"I will nicht, was ich bekomme"
Eine Kolumne über Narzissmus und Sexualität
Viele Menschen kennen das, es fliegt ihnen alles zu: der Partner ist engagiert, hat Schmetterlinge im Bauch und betrachtet die Welt durch die rosarote Brille. Doch irgendwie will sich das Gefühl bei manchen Menschen nicht ebenso einstellen. Was ist da nur los? Es passt doch vieles, die Liebesbemühung des anderen prallen ab: weil man das, was man bekommen kann, nicht will.
Getreu der Devise, je schwerer, desto besser, machen sich also viele Menschen auf die Suche nach der nächsten Herausforderung, nach dem nächsten Kick bei der Jagd nach jemandem, bei dem sie sich nie sicher sein können, von dem sie abgelehnt werden, bei dem sie auf Widerstand stoßen. Denn oftmals macht nur der Widerstand den Reiz aus. Warum ist das eigentlich so, dass Menschen alles sammeln, was ihnen Bestätigung verschafft?
Das Phänomen lässt sich nur verstehen, wenn man sich die politischen und ökonomischen Bedingungen der Gesellschaft vergegenwärtigt. Im Prinzip treten sich Menschen entfremdet gegenüber: sie stehen in vielfacher Konkurrenz zu einander. Oftmals geht es um ein Du oder Ich, oder darum, inwieweit der andere zum eigenen Fortkommen beitragen kann.
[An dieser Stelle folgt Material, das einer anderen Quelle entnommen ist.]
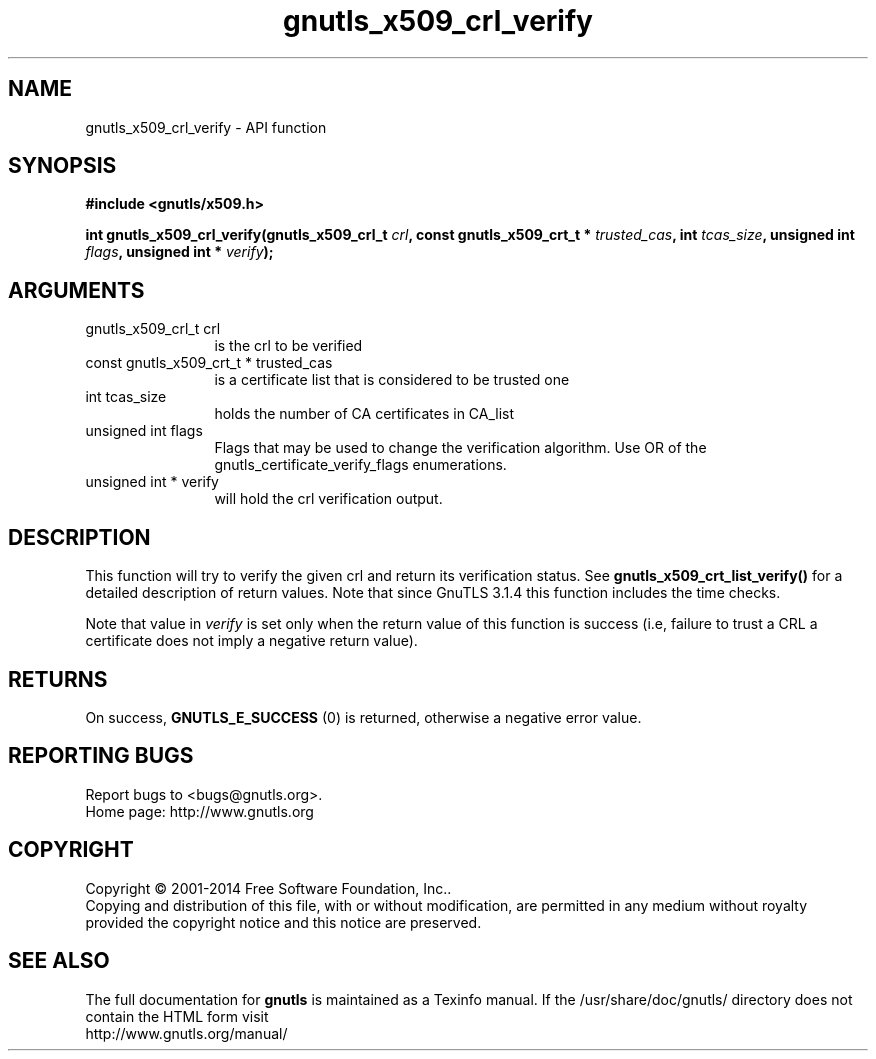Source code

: .\" DO NOT MODIFY THIS FILE!  It was generated by gdoc.
.TH "gnutls_x509_crl_verify" 3 "3.3.4" "gnutls" "gnutls"
.SH NAME
gnutls_x509_crl_verify \- API function
.SH SYNOPSIS
.B #include <gnutls/x509.h>
.sp
.BI "int gnutls_x509_crl_verify(gnutls_x509_crl_t " crl ", const gnutls_x509_crt_t * " trusted_cas ", int " tcas_size ", unsigned int " flags ", unsigned int * " verify ");"
.SH ARGUMENTS
.IP "gnutls_x509_crl_t crl" 12
is the crl to be verified
.IP "const gnutls_x509_crt_t * trusted_cas" 12
is a certificate list that is considered to be trusted one
.IP "int tcas_size" 12
holds the number of CA certificates in CA_list
.IP "unsigned int flags" 12
Flags that may be used to change the verification algorithm. Use OR of the gnutls_certificate_verify_flags enumerations.
.IP "unsigned int * verify" 12
will hold the crl verification output.
.SH "DESCRIPTION"
This function will try to verify the given crl and return its verification status.
See \fBgnutls_x509_crt_list_verify()\fP for a detailed description of
return values. Note that since GnuTLS 3.1.4 this function includes
the time checks.

Note that value in  \fIverify\fP is set only when the return value of this 
function is success (i.e, failure to trust a CRL a certificate does not imply 
a negative return value).
.SH "RETURNS"
On success, \fBGNUTLS_E_SUCCESS\fP (0) is returned, otherwise a
negative error value.
.SH "REPORTING BUGS"
Report bugs to <bugs@gnutls.org>.
.br
Home page: http://www.gnutls.org

.SH COPYRIGHT
Copyright \(co 2001-2014 Free Software Foundation, Inc..
.br
Copying and distribution of this file, with or without modification,
are permitted in any medium without royalty provided the copyright
notice and this notice are preserved.
.SH "SEE ALSO"
The full documentation for
.B gnutls
is maintained as a Texinfo manual.
If the /usr/share/doc/gnutls/
directory does not contain the HTML form visit
.B
.IP http://www.gnutls.org/manual/
.PP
Da der Austausch das vorherrschende ökonomische Prinzip ist, wird die Beziehung der Menschen zueinander nicht mehr an Wünschen, Begehren oder Bedürfnissen orientiert, sondern wird zu einem dinglichen Verhältnis.
Es ist daher nicht verwunderlich, dass die Partnerwahl dann auch so erfolgt, dass der andere zur eigenen Größe beitragen soll. Da das Ich sosehr nicht auf Augenhöhe ist, weil es ja in der Gesellschaft ja nicht um die Bedürfnisse der Menschen geht, versucht es diesen Mangel gerade zu rücken. Das Ich, dass als klein und nichtig empfunden wird, weil es um es nun einmal in dieser Gesellschaft nicht um das Ich geht, verschafft sich fortwährend ein größeres Objekt, zu dem es aufschauen kann, aus dem es Gratifikation ziehen kann, um so die eigene Unzulänglichkeit zu kompensieren.
Je mehr Menschen also kämpfen müssen, um den anderen für sich zu gewinnen, je stärker entwerten sie auch andere Menschen und entleeren sich dabei ihrer eigenen Bedeutung bis hin zu einem Leergefühl. Einer der bedeutendsten Psychoanalytiker Otto Kernberg schreibt das folgendermaßen: „Das ist eben die Tragik dieser Menschen, dass sie […] so viel von anderen brauchen, aber das, was sie bekommen, gar nicht anerkennen können, weil es sie sonst zu neidisch machen würde“ (Kernberg, 1983/2014, S. 273).
In Grunde genommen geben Menschen in diesen narzisstischen Beziehungen damit ihrem auserkorenen Objekt auch ziemlich viel Macht in die Hand, denn sie machen sich von dessen Anerkennung abhängig und können nur so ihr eigenes Ich stabilisieren.